(Brief): Return all of the items below word for word, but leave the pictures out.

(Dataset):

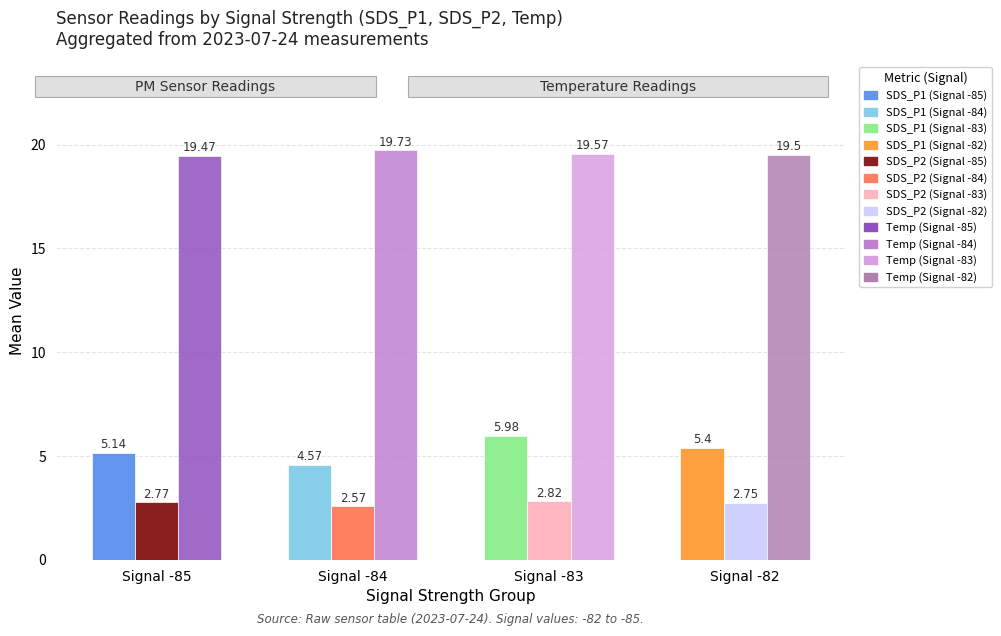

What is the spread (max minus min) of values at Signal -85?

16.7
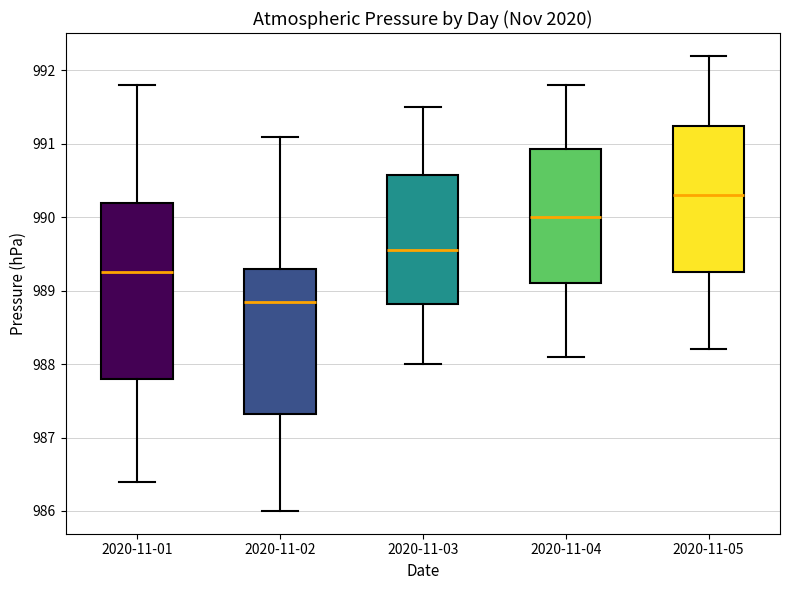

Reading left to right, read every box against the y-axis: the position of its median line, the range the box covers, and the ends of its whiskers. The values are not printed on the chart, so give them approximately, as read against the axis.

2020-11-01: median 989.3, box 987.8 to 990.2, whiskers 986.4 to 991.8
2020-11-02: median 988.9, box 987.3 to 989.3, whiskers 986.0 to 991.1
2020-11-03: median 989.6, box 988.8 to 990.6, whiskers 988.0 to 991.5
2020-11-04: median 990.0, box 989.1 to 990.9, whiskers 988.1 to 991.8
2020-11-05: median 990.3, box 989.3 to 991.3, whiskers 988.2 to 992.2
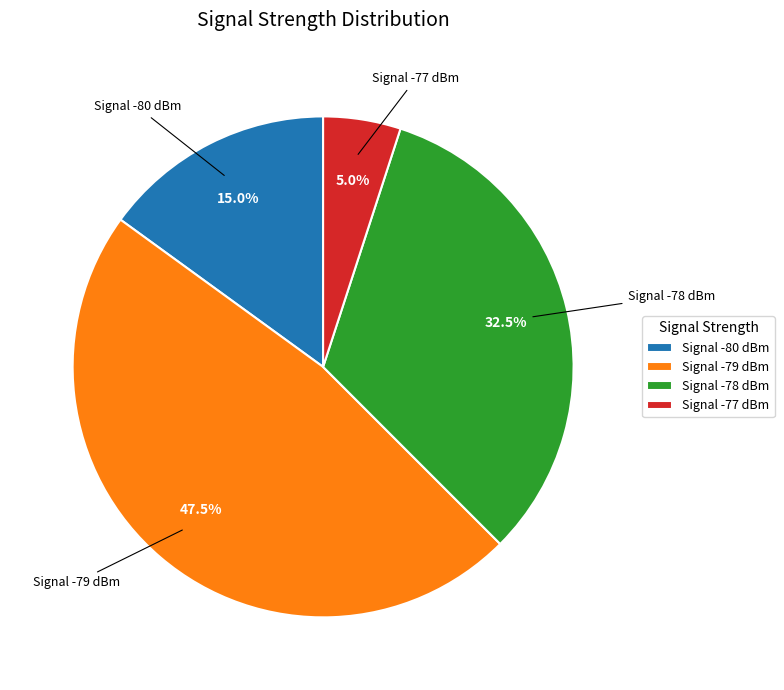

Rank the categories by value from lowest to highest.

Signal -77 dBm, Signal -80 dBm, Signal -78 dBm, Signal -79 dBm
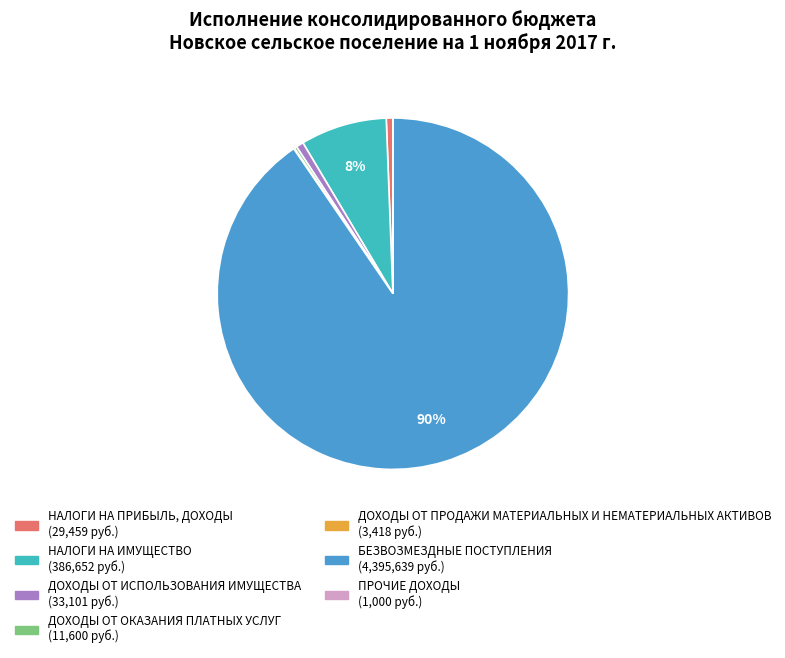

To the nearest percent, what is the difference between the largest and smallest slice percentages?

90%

(Exercise response):
What is the spread (max minus min) of values at Signal -85?

16.7

Reading left to right, read every box against the y-axis: the position of its median line, the range the box covers, and the ends of its whiskers. The values are not printed on the chart, so give them approximately, as read against the axis.

2020-11-01: median 989.3, box 987.8 to 990.2, whiskers 986.4 to 991.8
2020-11-02: median 988.9, box 987.3 to 989.3, whiskers 986.0 to 991.1
2020-11-03: median 989.6, box 988.8 to 990.6, whiskers 988.0 to 991.5
2020-11-04: median 990.0, box 989.1 to 990.9, whiskers 988.1 to 991.8
2020-11-05: median 990.3, box 989.3 to 991.3, whiskers 988.2 to 992.2

Rank the categories by value from lowest to highest.

Signal -77 dBm, Signal -80 dBm, Signal -78 dBm, Signal -79 dBm

To the nearest percent, what is the difference between the largest and smallest slice percentages?

90%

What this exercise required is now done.